It involves a working agreement (or contract) between yourself and your Counsellor, and rather than offer opinions or give advice, the Counsellor will listen in a deeply understanding way, and without judgement or criticism.
Counselling is about enabling you to find your strengths and solutions for moving forward, so it does require openness and commitment. Whilst the Counsellor works alongside you, they do not provide a 'fix' or 'cure'.
There are different forms of counselling, yet the aim or purpose is often the same, such as enabling you to enhance your life, your relationships with others, and overall sense of wellbeing.
Why do people come for counselling?
There are many reasons why people come for counselling, such as bereavement, general unhappiness or dissatisfaction with life, recent or historical abuse, family and relationship issues, mental health issues, ill-health and disability, stress, confidence and self-esteem issues.
Perhaps the most important reason is that you feel you need it, and if something is bothering you it can be helpful to talk to someone who will listen and understand your perspective or experience. Many people really benefit from counselling.
How do I know if you are a qualified Counsellor?
I am listed on a register that has been accredited by the Professional Standards Authority, and only Counsellors that have been vetted and approved are on this register. You can view my details on the National Counselling Society website.
Are you a member of a professional body?
I am a registrant member of the National Counselling Society (NCS), and I work within their Code of Ethics. I am also subject to their complaints procedure currently in force.
How do I know if you are the right Counsellor for me?
I offer an introductory appointment in the first instance, and this provides an opportunity to establish if we could work well together. At this same appointment, we will talk a bit about counselling, your reasons for seeking counselling, and your personal aims.
If either of us decide that I am not the right Counsellor for you, I can offer details of others, or you can browse the established Counsellor sites, such as the Counselling Directory or Welldoing Directory.
What happens in an individual counselling session?
In an individual counselling session, we will always start where you want to start, and I offer a welcoming and relaxed space where you can be yourself, can talk in an open and honest way, and feel heard and understood.
As a Person-Centred Counsellor, I place an emphasis on feelings and emotions (I trust that addressing feelings and emotions leads to healing and change), yet we may also explore life events, your relationships, and patterns of behaviour.
Exploring feelings and emotions can be difficult, yet there are many creative ways of doing this, such as through the use of art materials, photos, writing, and even referring to images or metaphors.

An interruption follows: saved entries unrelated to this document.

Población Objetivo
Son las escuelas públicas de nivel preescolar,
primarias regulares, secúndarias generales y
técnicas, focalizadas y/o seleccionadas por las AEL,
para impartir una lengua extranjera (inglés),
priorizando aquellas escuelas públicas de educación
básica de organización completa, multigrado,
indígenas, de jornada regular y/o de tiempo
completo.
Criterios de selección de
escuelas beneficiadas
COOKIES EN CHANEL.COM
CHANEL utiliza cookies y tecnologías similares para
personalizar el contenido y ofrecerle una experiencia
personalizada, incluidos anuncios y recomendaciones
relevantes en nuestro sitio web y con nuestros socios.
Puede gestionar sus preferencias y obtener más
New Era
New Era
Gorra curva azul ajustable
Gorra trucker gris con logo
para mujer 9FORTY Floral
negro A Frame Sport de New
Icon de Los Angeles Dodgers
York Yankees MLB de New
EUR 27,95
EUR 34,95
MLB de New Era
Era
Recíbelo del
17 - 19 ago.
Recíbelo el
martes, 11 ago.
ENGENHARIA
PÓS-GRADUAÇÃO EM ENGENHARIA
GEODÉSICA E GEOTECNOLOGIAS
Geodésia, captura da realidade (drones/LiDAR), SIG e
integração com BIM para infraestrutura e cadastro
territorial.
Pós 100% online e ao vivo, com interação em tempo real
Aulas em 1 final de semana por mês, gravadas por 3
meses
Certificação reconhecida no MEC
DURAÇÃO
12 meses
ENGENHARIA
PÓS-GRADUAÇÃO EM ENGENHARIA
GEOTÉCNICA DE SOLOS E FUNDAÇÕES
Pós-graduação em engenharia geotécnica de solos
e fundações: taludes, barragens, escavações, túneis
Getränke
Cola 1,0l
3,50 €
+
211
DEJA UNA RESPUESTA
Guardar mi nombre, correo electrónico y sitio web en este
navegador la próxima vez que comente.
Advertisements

At times I will challenge what I hear to enable you to reflect, or see things in a different way, yet this will always come from a place of support and genuineness, rather than criticism, judgement or blame.
We will spend an hour together, unless we have agreed an extended session. There will be time near the end of the session to reflect on what we have explored together.
How do you work with couples and families?
I can work with you from the age of 18, and I encourage an environment where you can talk, observe, and listen to one another. As the Counsellor, I will listen, respect and respond to everyone's experience, as opposed to 'take sides'.
We will have an hour and 30 minutes together, unless we have agreed an extended session. At the start of each session, everyone will have the opportunity to say what they would like to talk about, and an agenda will be set from this.
To aid communication, I may take on the role of mediator/translator, comment on what is happening in the room, and offer the opportunity to practice ‘speaker’ and ‘listener’.
My counselling areas include communication difficulties, trust issues, mental health issues, ill-health and disability, bereavement and loss, separation and divorce.
What are your counselling fees?
Individual appointments are charged at £40 for 1 hour, and couple and family appointments are charged at £50 for 1 hour 30 minutes. I do offer concessions, so if finances are a concern for you, please speak to me about this.
How many sessions will I need?
The number of sessions depends on the nature of our work, however, I suggest an initial 6 sessions, with a review at session 6 to establish whether it's helpful to continue, pause, or stop altogether.
Short-term counselling is 6-12 sessions, and I also offer long-term counselling. All counselling work is reviewed on a regular basis.